It is likely, though not certain, that the 2024 general election will be a rematch between Joe Biden and Donald Trump. If so, the contest will break new ground in at least four important ways, and perhaps a fifth.
First, a rematch would be only the second time in US history – the other was 1892 – that an incumbent president faced the man he defeated in the prior election. This rare circumstance will transform the race.
When incumbents face challengers who haven’t served as president, the election is mainly a referendum on the president’s performance. Voters first typically decide whether the incumbent has done well enough to merit re-election. If they decide he hasn’t, they then must decide whether they are willing to entrust the Oval Office to his opponent. (Even Ronald Reagan, during his 1980 race against the unpopular incumbent Jimmy Carter, had to reassure voters that he was a safe choice.)
But when a president faces a former president, each has a record to defend, and the election is a choice between comparable options. Each candidate’s agenda for the future can be weighed against his past performance, and voters will view promises to accomplish more than what each candidate did over his previous four-year term with scepticism.
A second key difference between 2024 and typical elections: If Mr Biden is the Democratic nominee, he will probably face a challenge unlike any Democratic incumbent since 1948 – namely, breakaway candidacies from both his left and his right. Harry S. Truman had to surmount challenges from both former Vice President Henry Wallace’s Progressive Party and Senator Strom Thurmond’s Dixiecrats. In 2024 Mr Biden may contend with the Green Party’s Cornel West as well as a bipartisan centrist No Labels ticket. Although Truman lost nearly 5% of the popular vote to the breakaway candidacies, he nonetheless received nearly 50% of the popular vote and handily defeated Republican Thomas Dewey.
With the political parties more balanced today than in 1948, Mr Biden would be harder-pressed than Truman to survive a four-way race. He had to reunify the Democratic Party, which had splintered four years earlier during the bitter primary contest between Hillary Clinton and Bernie Sanders, to beat Mr Trump in 2020.
Third, Donald Trump is facing an unprecedented set of legal challenges – multiple criminal indictments that could have him shuttling back and forth between court appearances and campaign events. Massive legal fees are draining funds from his campaign coffers, and this burden is unlikely to decrease between now and 2024. So far, his legal troubles have broadened and intensified his support with the Republican base, but it’s hard to predict what effect they will have on the swing voters who will determine the outcome of the general election.

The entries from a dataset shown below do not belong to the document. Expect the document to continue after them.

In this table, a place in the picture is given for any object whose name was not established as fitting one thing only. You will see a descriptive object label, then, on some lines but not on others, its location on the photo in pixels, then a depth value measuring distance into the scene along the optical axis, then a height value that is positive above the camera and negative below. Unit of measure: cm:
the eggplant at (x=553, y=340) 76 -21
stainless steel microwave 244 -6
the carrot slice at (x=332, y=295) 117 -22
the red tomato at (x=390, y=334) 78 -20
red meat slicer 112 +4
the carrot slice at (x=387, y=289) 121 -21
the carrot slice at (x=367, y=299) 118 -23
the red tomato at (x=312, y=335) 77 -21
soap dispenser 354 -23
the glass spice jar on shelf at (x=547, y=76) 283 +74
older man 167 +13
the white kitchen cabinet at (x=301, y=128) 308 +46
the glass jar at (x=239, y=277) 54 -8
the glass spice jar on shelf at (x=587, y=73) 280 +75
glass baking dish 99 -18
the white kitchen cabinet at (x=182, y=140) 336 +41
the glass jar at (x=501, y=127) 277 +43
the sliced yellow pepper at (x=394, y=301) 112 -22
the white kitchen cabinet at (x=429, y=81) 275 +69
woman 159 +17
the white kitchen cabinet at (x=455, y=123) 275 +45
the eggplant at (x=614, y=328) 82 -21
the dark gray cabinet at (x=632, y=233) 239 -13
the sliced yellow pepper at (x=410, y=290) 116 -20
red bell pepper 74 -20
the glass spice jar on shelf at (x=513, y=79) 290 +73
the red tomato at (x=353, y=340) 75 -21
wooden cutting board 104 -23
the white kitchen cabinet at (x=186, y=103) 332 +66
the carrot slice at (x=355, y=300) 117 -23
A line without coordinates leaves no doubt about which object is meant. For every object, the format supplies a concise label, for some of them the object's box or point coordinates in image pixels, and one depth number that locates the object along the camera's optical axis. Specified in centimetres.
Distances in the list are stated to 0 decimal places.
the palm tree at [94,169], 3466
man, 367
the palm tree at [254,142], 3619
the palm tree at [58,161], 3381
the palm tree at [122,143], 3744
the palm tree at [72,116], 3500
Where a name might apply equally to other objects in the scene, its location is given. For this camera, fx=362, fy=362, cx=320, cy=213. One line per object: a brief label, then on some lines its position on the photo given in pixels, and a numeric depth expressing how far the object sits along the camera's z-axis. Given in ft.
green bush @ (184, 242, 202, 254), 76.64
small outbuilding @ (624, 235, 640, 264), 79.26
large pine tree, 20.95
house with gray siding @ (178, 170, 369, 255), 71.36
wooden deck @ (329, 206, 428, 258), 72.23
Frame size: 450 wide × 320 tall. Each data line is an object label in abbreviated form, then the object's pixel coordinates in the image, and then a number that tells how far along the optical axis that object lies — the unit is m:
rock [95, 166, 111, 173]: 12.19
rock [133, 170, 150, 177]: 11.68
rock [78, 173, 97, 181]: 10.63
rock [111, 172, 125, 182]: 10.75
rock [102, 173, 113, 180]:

Fourth: When the general-election campaign begins next summer, Mr Biden will be 81 and Mr Trump 78. Already in 2020 they were the oldest nominees ever. While polls suggest that Mr Biden’s age is seen as more of a problem than Mr Trump’s, the actuarial tables indicate that each man is at heightened risk for a serious health event that could transform the contest and even force his party to select an alternative presidential candidate.
After the 1972 Democratic convention, the revelation of vice-presidential nominee Thomas Eagleton’s past episodes of depression forced George McGovern, the party’s nominee for president, to replace his running mate. Selecting a new presidential nominee on short notice would be far more difficult – and consequential – but the odds of such an event next year are higher than in any previous election cycle.
The possible fifth factor: We are living in an unprecedented era of close presidential elections. In the 17 races between 1920 and 1984, the winner prevailed in the popular vote by 10 points or more on 10 occasions, and by 20 points or more five times. In the nine elections since, no winner has come close to a 10-point margin of victory, and on two occasions the candidate with a plurality of the popular vote lost the Electoral College. During this period, the number of truly contested swing states declined sharply, to only eight by 2020. A shift of 43,000 votes in Wisconsin, Georgia and Arizona, states Mr Biden carried by wafer-thin margins, would have yielded a tie in the Electoral College, throwing the election to the House for the first time since the 1824 election.
Public opinion surveys thus far are pointing to yet another close contest whose outcome will be determined by narrow margins in the same states that became the sites of postelection legal struggles four years ago. Until the American people decide to award one party a majority that extends beyond a single presidency, today’s challenges to effective governance and national unity are all but certain to persist.